Click is a plugin bundled with CaRP Evolution version 4.0.4 and higher. It enables you to route clicks to the channel and item title links through any URL. You could use it to, for example, track how many times each headline is clicked. (You should always redirect the reader from your tracking script to the original link target.)
 
Installation:
To install Click, put click.php into the "plugins" folder inside the folder containing carp.php. (If no plugins folder exists, create one.)
 
Use:
To use this plugin, enter code like the following into your webpage after "require_once '/path/to/carp.php';": CarpLoadPlugin('click.php');
$clickcarpconf['target']='http://example.com/goto.php?q=';
The second line should contain the URL that you want the clicks to go through. The original link target will be added to the end of the URL, so it should always include a "query string" (the question mark and everything after it).

The following code is an example of what might appear in "goto.php" (or whatever you name your file): <?php
header('HTTP/1.0 302 Moved Permanently');
header('Location: '.stripslashes($_GET['q']));
header('Expires: 0');

if (mysql_connect('localhost','username','password')) {
   mysql_select_db('mydatabase');
   if (mysql_query('update trackingtable set clicks=clicks+1 where urlhash="'.md5($_GET['q']).'"')) {
      if (!mysql_affected_rows())
         mysql_query('insert into trackingtable set clicks=1, url="'.$_GET['q'].'", urlhash="'.md5($_GET['q']).'"');
   }
}
?>
The first two lines tell the reader's web browser to go to the original link that was taken from the feed. A "302" or permanent redirect is used so that the original link target gets credit for the inbound link -- this is essentially how you "pay" the content creator for the use of their content.
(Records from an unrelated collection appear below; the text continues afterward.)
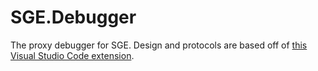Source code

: # SGE.Debugger

The proxy debugger for SGE. Design and protocols are based off of [this Visual Studio Code extension](https://github.com/microsoft/vscode-mono-debug).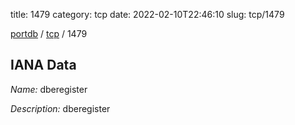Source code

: title: 1479
category: tcp
date: 2022-02-10T22:46:10
slug: tcp/1479

[portdb](/) / [tcp](/category/tcp.html) / 1479


## IANA Data

_Name:_ dberegister

_Description:_ dberegister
The third line (the "Expires" header) ensures that if the same reader clicks the same link again, their browser will visit your tracking script so that you can count the click again before they go on to the final link target.

The MySQL code connects to your database and attempts to update the click count for the URL that was clicked. If the update fails (mysql_affected_rows = 0), it assumes that the failure occurred because no clicks have been recorded for that link yet, so it's not in the database. In that case, it inserts a new record into the database for that link.

The reason for using the MD5 hash of the URL is to minimize the length of the text that MySQL has to search for to find the record to be updated. An MD5 hash is always 32 characters long, but a URL could be virtually any length. So "urlhash" could be a "char(32)" field. "url" should probably be a "text" field.